*** Information shown ***

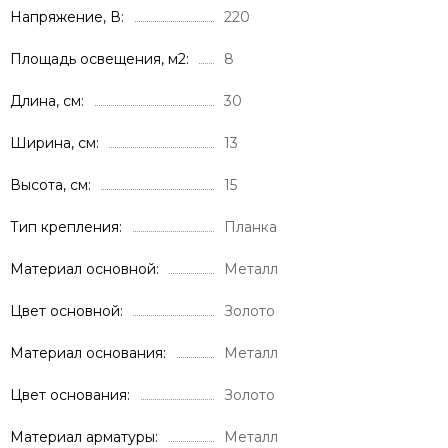
Напряжение, В
220
Площадь освещения, м2
8
Длина, см
30
Ширина, см
13
Высота, см
15
Тип крепления
Планка
Материал основной
Металл
Цвет основной
Золото
Материал основания
Металл
Цвет основания
Золото
Материал арматуры
Металл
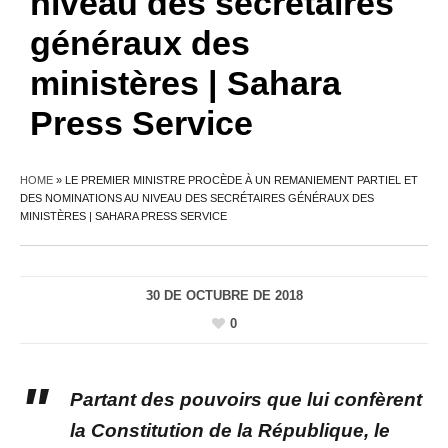
niveau des secrétaires
généraux des
ministères | Sahara
Press Service
HOME
»
LE PREMIER MINISTRE PROCÈDE À UN REMANIEMENT PARTIEL ET
DES NOMINATIONS AU NIVEAU DES SECRÉTAIRES GÉNÉRAUX DES
MINISTÈRES | SAHARA PRESS SERVICE
30 DE OCTUBRE DE 2018
0
Partant des pouvoirs que lui confèrent
la Constitution de la République, le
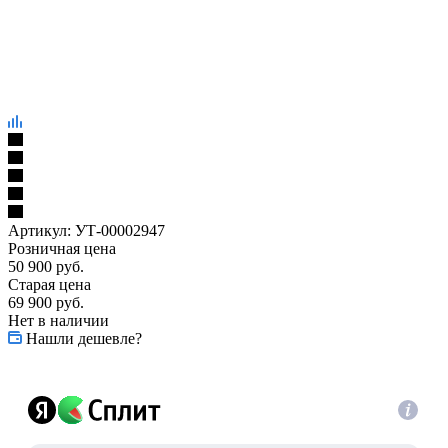
Артикул:
УТ-00002947
Розничная цена
50 900
руб.
Старая цена
69 900
руб.
Нет в наличии
Нашли дешевле?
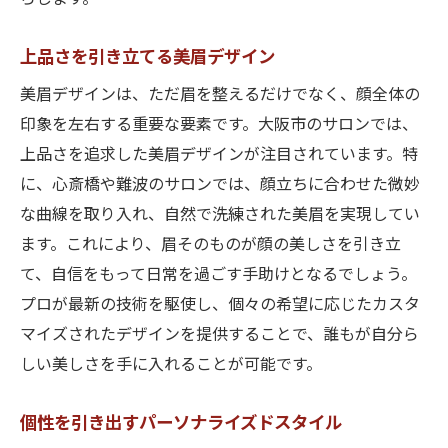
美眉が与える印象の変化
大阪市で選ばれる理由
上品さを引き立てる美眉デザイン
見た目と内面の両方を引き出すデザイン
美眉デザインは、ただ眉を整えるだけでなく、顔全体の
地域で異なる美眉スタイル
印象を左右する重要な要素です。大阪市のサロンでは、
美眉が作る新たなコミュニケーション
上品さを追求した美眉デザインが注目されています。特
大阪市でのトレンドを先取り
に、心斎橋や難波のサロンでは、顔立ちに合わせた微妙
玉造と心斎橋で探す理想の美眉サロン
な曲線を取り入れ、自然で洗練された美眉を実現してい
ます。これにより、眉そのものが顔の美しさを引き立
玉造での人気サロン特集
て、自信をもって日常を過ごす手助けとなるでしょう。
心斎橋でのおすすめサロン
プロが最新の技術を駆使し、個々の希望に応じたカスタ
理想のサロン選びのポイント
マイズされたデザインを提供することで、誰もが自分ら
口コミで選ぶサロンランキング
しい美しさを手に入れることが可能です。
プロフェッショナルが在籍するサロン
サロンでの体験談とレビュー
個性を引き出すパーソナライズドスタイル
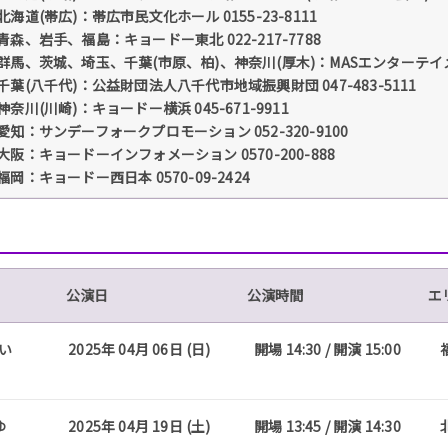
北海道(帯広)：帯広市民文化ホール 0155-23-8111
青森、岩手、福島：キョードー東北 022-217-7788
群馬、茨城、埼玉、千葉(市原、柏)、神奈川(厚木)：MASエンターテイメント 
千葉(八千代)：公益財団法人八千代市地域振興財団 047-483-5111
神奈川(川崎)：キョードー横浜 045-671-9911
愛知：サンデーフォークプロモーション 052-320-9100
大阪：キョードーインフォメーション 0570-200-888
福岡：キョードー西日本 0570-09-2424
公演日
公演時間
エ
かい
2025年 04月 06日 (日)
開場 14:30 / 開演 15:00
ゆ
2025年 04月 19日 (土)
開場 13:45 / 開演 14:30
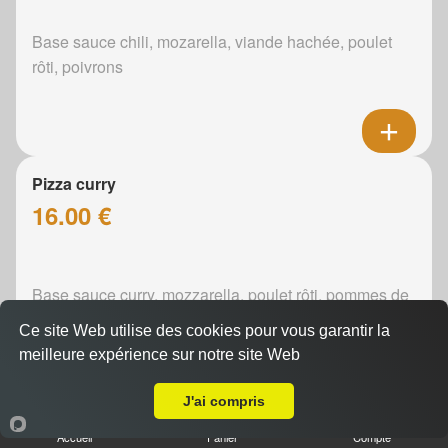
Base sauce chili, mozarella, viande hachée, poulet
rôti, poivrons
Pizza curry
16.00 €
Base sauce curry, mozzarella, poulet rôti, pommes de
terre, poivrons, oignons
Ce site Web utilise des cookies pour vous garantir la
meilleure expérience sur notre site Web
A Emporter sur La Chapelle-Saint-Fray
J'ai compris
Pizza boursin
Accueil
Panier
Compte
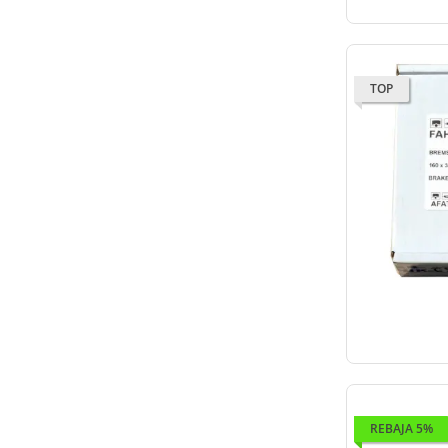
TOP
REBAJA 5%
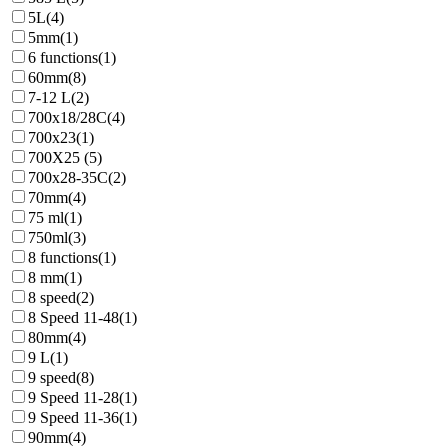
5L
(4)
5mm
(1)
6 functions
(1)
60mm
(8)
7-12 L
(2)
700x18/28C
(4)
700x23
(1)
700X25
(5)
700x28-35C
(2)
70mm
(4)
75 ml
(1)
750ml
(3)
8 functions
(1)
8 mm
(1)
8 speed
(2)
8 Speed 11-48
(1)
80mm
(4)
9 L
(1)
9 speed
(8)
9 Speed 11-28
(1)
9 Speed 11-36
(1)
90mm
(4)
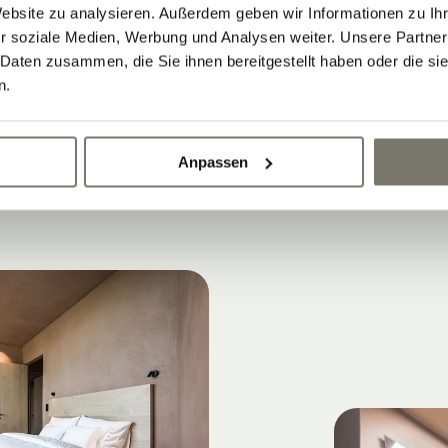
WOHNEN IM HISTORISCHEN WEINGUT-
Website zu analysieren. Außerdem geben wir Informationen zu I
Rittstein Homes?
r soziale Medien, Werbung und Analysen weiter. Unsere Partner
 Daten zusammen, die Sie ihnen bereitgestellt haben oder die s
s Weinregion der perfekte Ort für Lifestyle-
n.
m historischen Weingut Stroblhof
Anpassen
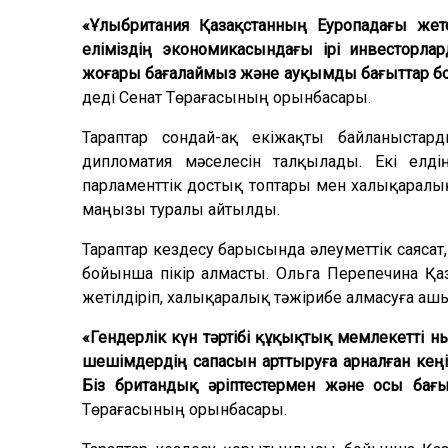
«Ұлыбритания Қазақстанның Еуропадағы жете
еліміздің экономикасындағы ірі инвесторла
жоғары бағалаймыз және ауқымды бағыттар бо
деді Сенат Төрағасының орынбасары.
Тараптар сондай-ақ екіжақты байланыста
дипломатия мәселесін талқылады. Екі ел
парламенттік достық топтары мен халықаралы
маңызы туралы айтылды.
Тараптар кездесу барысында әлеуметтік саясат
бойынша пікір алмасты. Ольга Перепечина Қаз
жетілдіріп, халықаралық тәжірибе алмасуға ашы
«Гендерлік күн тәртібі құқықтық мемлекетті н
шешімдердің сапасын арттыруға арналған кеңі
Біз британдық әріптестермен және осы бағы
Төрағасының орынбасары.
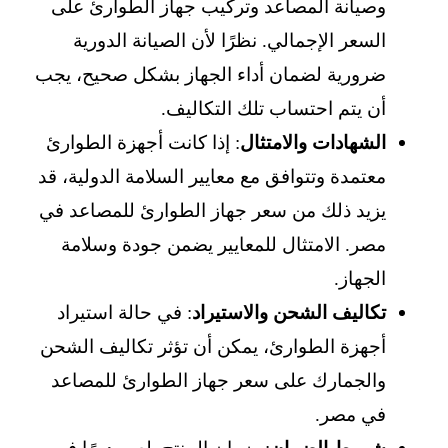
وصيانة المصاعد وتركيب جهاز الطوارئ على
السعر الإجمالي. نظرًا لأن الصيانة الدورية
ضرورية لضمان أداء الجهاز بشكل صحيح، يجب
أن يتم احتساب تلك التكاليف.
الشهادات والامتثال
: إذا كانت أجهزة الطوارئ
معتمدة وتتوافق مع معايير السلامة الدولية، قد
يزيد ذلك من سعر جهاز الطوارئ للمصاعد في
مصر. الامتثال للمعايير يضمن جودة وسلامة
الجهاز.
تكاليف الشحن والاستيراد
: في حالة استيراد
أجهزة الطوارئ، يمكن أن تؤثر تكاليف الشحن
والجمارك على سعر جهاز الطوارئ للمصاعد
في مصر.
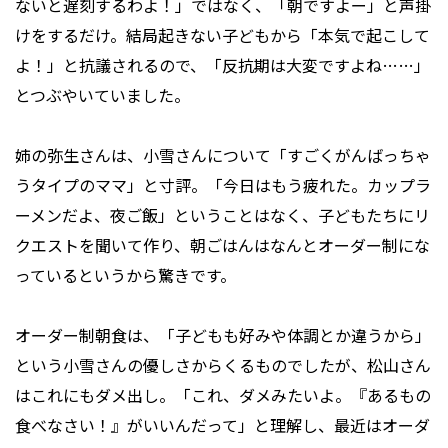
ないと遅刻するわよ！」ではなく、「朝ですよー」と声掛
けをするだけ。結局起きない子どもから「本気で起こして
よ！」と抗議されるので、「反抗期は大変ですよね……」
とつぶやいていました。
姉の弥生さんは、小雪さんについて「すごくがんばっちゃ
うタイプのママ」と寸評。「今日はもう疲れた。カップラ
ーメンだよ、夜ご飯」ということはなく、子どもたちにリ
クエストを聞いて作り、朝ごはんはなんとオーダー制にな
っているというから驚きです。
オーダー制朝食は、「子どもも好みや体調とか違うから」
という小雪さんの優しさからくるものでしたが、松山さん
はこれにもダメ出し。「これ、ダメみたいよ。『あるもの
食べなさい！』がいいんだって」と理解し、最近はオーダ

*** End of Information shown ***

Write out the text of every row above line for line, without changing a character, and leave out the pictures.

- Answer for the task:
Напряжение, В
220
Площадь освещения, м2
8
Длина, см
30
Ширина, см
13
Высота, см
15
Тип крепления
Планка
Материал основной
Металл
Цвет основной
Золото
Материал основания
Металл
Цвет основания
Золото
Материал арматуры
Металл
niveau des secrétaires
généraux des
ministères | Sahara
Press Service
HOME
»
LE PREMIER MINISTRE PROCÈDE À UN REMANIEMENT PARTIEL ET
DES NOMINATIONS AU NIVEAU DES SECRÉTAIRES GÉNÉRAUX DES
MINISTÈRES | SAHARA PRESS SERVICE
30 DE OCTUBRE DE 2018
0
Partant des pouvoirs que lui confèrent
la Constitution de la République, le
Артикул:
УТ-00002947
Розничная цена
50 900
руб.
Старая цена
69 900
руб.
Нет в наличии
Нашли дешевле?
美眉が与える印象の変化
大阪市で選ばれる理由
上品さを引き立てる美眉デザイン
見た目と内面の両方を引き出すデザイン
美眉デザインは、ただ眉を整えるだけでなく、顔全体の
地域で異なる美眉スタイル
印象を左右する重要な要素です。大阪市のサロンでは、
美眉が作る新たなコミュニケーション
上品さを追求した美眉デザインが注目されています。特
大阪市でのトレンドを先取り
に、心斎橋や難波のサロンでは、顔立ちに合わせた微妙
玉造と心斎橋で探す理想の美眉サロン
な曲線を取り入れ、自然で洗練された美眉を実現してい
ます。これにより、眉そのものが顔の美しさを引き立
玉造での人気サロン特集
て、自信をもって日常を過ごす手助けとなるでしょう。
心斎橋でのおすすめサロン
プロが最新の技術を駆使し、個々の希望に応じたカスタ
理想のサロン選びのポイント
マイズされたデザインを提供することで、誰もが自分ら
口コミで選ぶサロンランキング
しい美しさを手に入れることが可能です。
プロフェッショナルが在籍するサロン
サロンでの体験談とレビュー
個性を引き出すパーソナライズドスタイル
北海道(帯広)：帯広市民文化ホール 0155-23-8111
青森、岩手、福島：キョードー東北 022-217-7788
群馬、茨城、埼玉、千葉(市原、柏)、神奈川(厚木)：MASエンターテイメント 
千葉(八千代)：公益財団法人八千代市地域振興財団 047-483-5111
神奈川(川崎)：キョードー横浜 045-671-9911
愛知：サンデーフォークプロモーション 052-320-9100
大阪：キョードーインフォメーション 0570-200-888
福岡：キョードー西日本 0570-09-2424
公演日
公演時間
エ
かい
2025年 04月 06日 (日)
開場 14:30 / 開演 15:00
ゆ
2025年 04月 19日 (土)
開場 13:45 / 開演 14:30
Base sauce chili, mozarella, viande hachée, poulet
rôti, poivrons
Pizza curry
16.00 €
Base sauce curry, mozzarella, poulet rôti, pommes de
terre, poivrons, oignons
Ce site Web utilise des cookies pour vous garantir la
meilleure expérience sur notre site Web
A Emporter sur La Chapelle-Saint-Fray
J'ai compris
Pizza boursin
Accueil
Panier
Compte
TOP
REBAJA 5%
5L
(4)
5mm
(1)
6 functions
(1)
60mm
(8)
7-12 L
(2)
700x18/28C
(4)
700x23
(1)
700X25
(5)
700x28-35C
(2)
70mm
(4)
75 ml
(1)
750ml
(3)
8 functions
(1)
8 mm
(1)
8 speed
(2)
8 Speed 11-48
(1)
80mm
(4)
9 L
(1)
9 speed
(8)
9 Speed 11-28
(1)
9 Speed 11-36
(1)
90mm
(4)
WOHNEN IM HISTORISCHEN WEINGUT-
Website zu analysieren. Außerdem geben wir Informationen zu I
Rittstein Homes?
r soziale Medien, Werbung und Analysen weiter. Unsere Partner
 Daten zusammen, die Sie ihnen bereitgestellt haben oder die s
s Weinregion der perfekte Ort für Lifestyle-
n.
m historischen Weingut Stroblhof
Anpassen
«Ұлыбритания Қазақстанның Еуропадағы жете
еліміздің экономикасындағы ірі инвесторла
жоғары бағалаймыз және ауқымды бағыттар бо
деді Сенат Төрағасының орынбасары.
Тараптар сондай-ақ екіжақты байланыста
дипломатия мәселесін талқылады. Екі ел
парламенттік достық топтары мен халықаралы
маңызы туралы айтылды.
Тараптар кездесу барысында әлеуметтік саясат
бойынша пікір алмасты. Ольга Перепечина Қаз
жетілдіріп, халықаралық тәжірибе алмасуға ашы
«Гендерлік күн тәртібі құқықтық мемлекетті н
шешімдердің сапасын арттыруға арналған кеңі
Біз британдық әріптестермен және осы бағы
Төрағасының орынбасары.
وصيانة المصاعد وتركيب جهاز الطوارئ على
السعر الإجمالي. نظرًا لأن الصيانة الدورية
ضرورية لضمان أداء الجهاز بشكل صحيح، يجب
أن يتم احتساب تلك التكاليف.
الشهادات والامتثال
: إذا كانت أجهزة الطوارئ
معتمدة وتتوافق مع معايير السلامة الدولية، قد
يزيد ذلك من سعر جهاز الطوارئ للمصاعد في
مصر. الامتثال للمعايير يضمن جودة وسلامة
الجهاز.
تكاليف الشحن والاستيراد
: في حالة استيراد
أجهزة الطوارئ، يمكن أن تؤثر تكاليف الشحن
والجمارك على سعر جهاز الطوارئ للمصاعد
في مصر.
ないと遅刻するわよ！」ではなく、「朝ですよー」と声掛
けをするだけ。結局起きない子どもから「本気で起こして
よ！」と抗議されるので、「反抗期は大変ですよね……」
とつぶやいていました。
姉の弥生さんは、小雪さんについて「すごくがんばっちゃ
うタイプのママ」と寸評。「今日はもう疲れた。カップラ
ーメンだよ、夜ご飯」ということはなく、子どもたちにリ
クエストを聞いて作り、朝ごはんはなんとオーダー制にな
っているというから驚きです。
オーダー制朝食は、「子どもも好みや体調とか違うから」
という小雪さんの優しさからくるものでしたが、松山さん
はこれにもダメ出し。「これ、ダメみたいよ。『あるもの
食べなさい！』がいいんだって」と理解し、最近はオーダ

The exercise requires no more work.